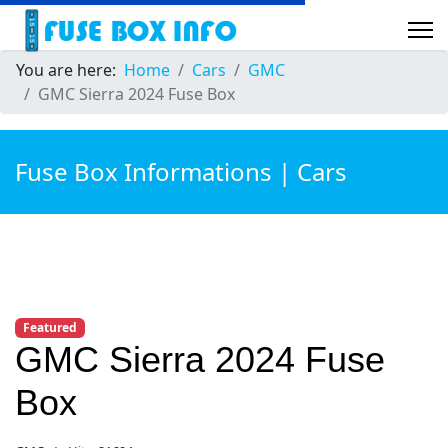
You are here:
Home
Cars
GMC
GMC Sierra 2024 Fuse Box
Fuse Box Informations | Cars
Featured
GMC Sierra 2024 Fuse
Box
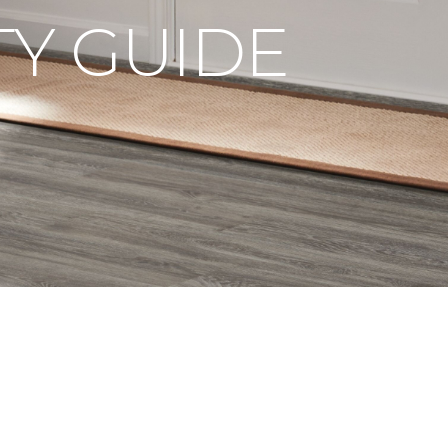
Y GUIDE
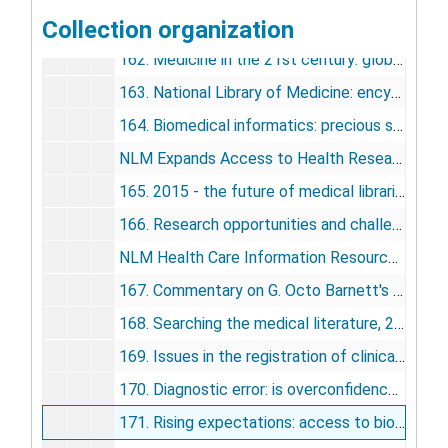
Collection organization
161. "You have to be there": twenty-five years of SCAMC/AMIA symposia, 2002
162. Medicine in the 21st century: global problems, global solutions, 2002
163. National Library of Medicine: encyclopedia of library and information science, 2003
164. Biomedical informatics: precious scientific resource and public policy dilemma, 2003
NLM Expands Access to Health Research Information, 2004
165. 2015 - the future of medical libraries, 2005
166. Research opportunities and challenges in 2005, 2005
NLM Health Care Information Resources Expanded, 2005
167. Commentary on G. Octo Barnett's report to the computer research study section, 2006
168. Searching the medical literature, 2006
169. Issues in the registration of clinical trials, 2007
170. Diagnostic error: is overconfidence the problem?, 2008
171. Rising expectations: access to biomedical information, 2008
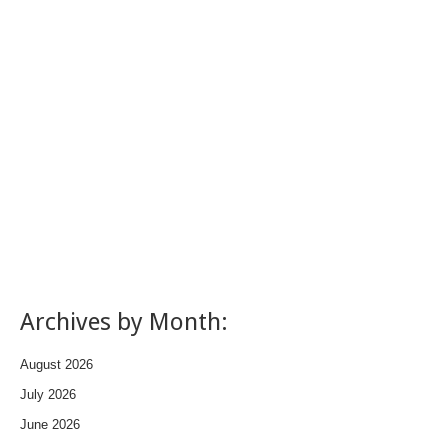
Archives by Month:
August 2026
July 2026
June 2026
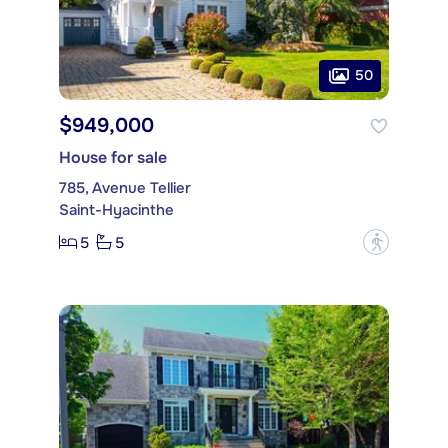
50
$949,000
House for sale
785, Avenue Tellier
Saint-Hyacinthe
5
5
?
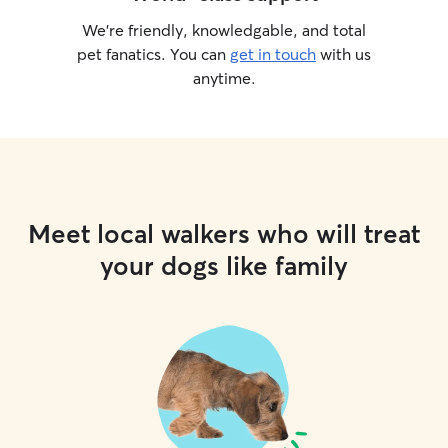
We’re friendly, knowledgable, and total
pet fanatics. You can
get in touch
with us
anytime.
Meet local walkers who will treat
your dogs like family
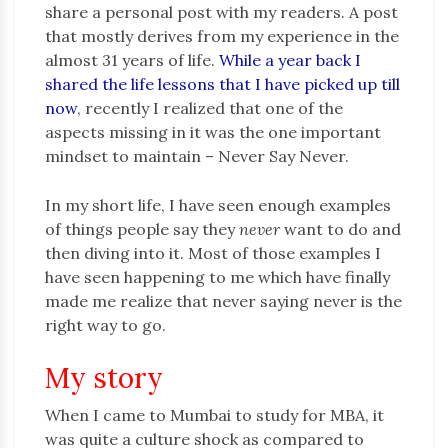
share a personal post with my readers. A post
that mostly derives from my experience in the
almost 31 years of life.
While a year back I
shared the life lessons that I have picked up till
now
, recently I realized that one of the
aspects missing in it was the one important
mindset to maintain – Never Say Never.
In my short life, I have seen enough examples
of things people say they
never
want to do and
then diving into it. Most of those examples I
have seen happening to me which have finally
made me realize that never saying never is the
right way to go.
My story
When I came to Mumbai to study for MBA, it
was quite a culture shock as compared to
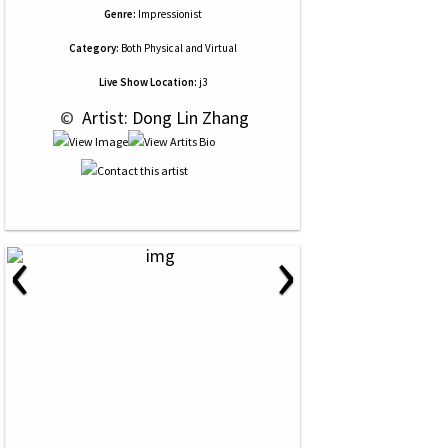
Genre:
Impressionist
Category:
Both Physical and Virtual
Live Show Location:
j3
 © 
 Artist: Dong Lin Zhang
‹
›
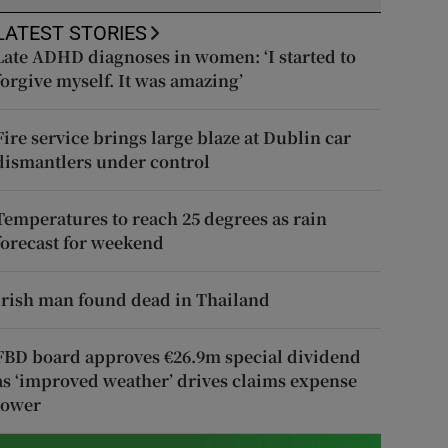
LATEST STORIES
Late ADHD diagnoses in women: ‘I started to
forgive myself. It was amazing’
Fire service brings large blaze at Dublin car
dismantlers under control
Temperatures to reach 25 degrees as rain
forecast for weekend
Irish man found dead in Thailand
FBD board approves €26.9m special dividend
as ‘improved weather’ drives claims expense
lower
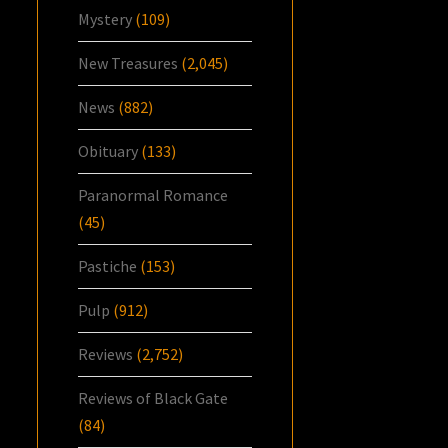
Mystery
(109)
New Treasures
(2,045)
News
(882)
Obituary
(133)
Paranormal Romance
(45)
Pastiche
(153)
Pulp
(912)
Reviews
(2,752)
Reviews of Black Gate
(84)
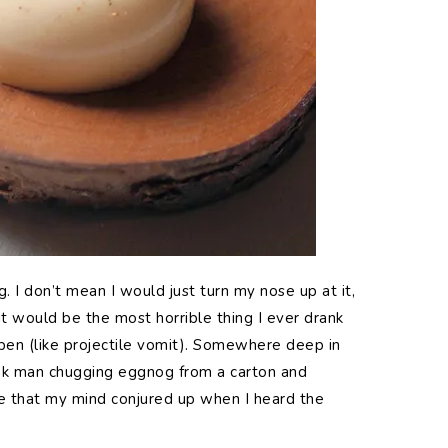
. I don’t mean I would just turn my nose up at it,
p it would be the most horrible thing I ever drank
en (like projectile vomit). Somewhere deep in
nk man chugging eggnog from a carton and
ge that my mind conjured up when I heard the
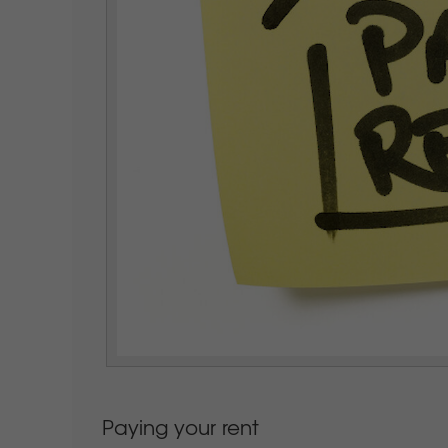
Paying your rent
____________
■ **WHAT TO PRODUCE**
Find the word "would" in the data and copy out each line where it turns up.

■ **RESPONSE AREA**
. I don’t mean I would just turn my nose up at it,
p it would be the most horrible thing I ever drank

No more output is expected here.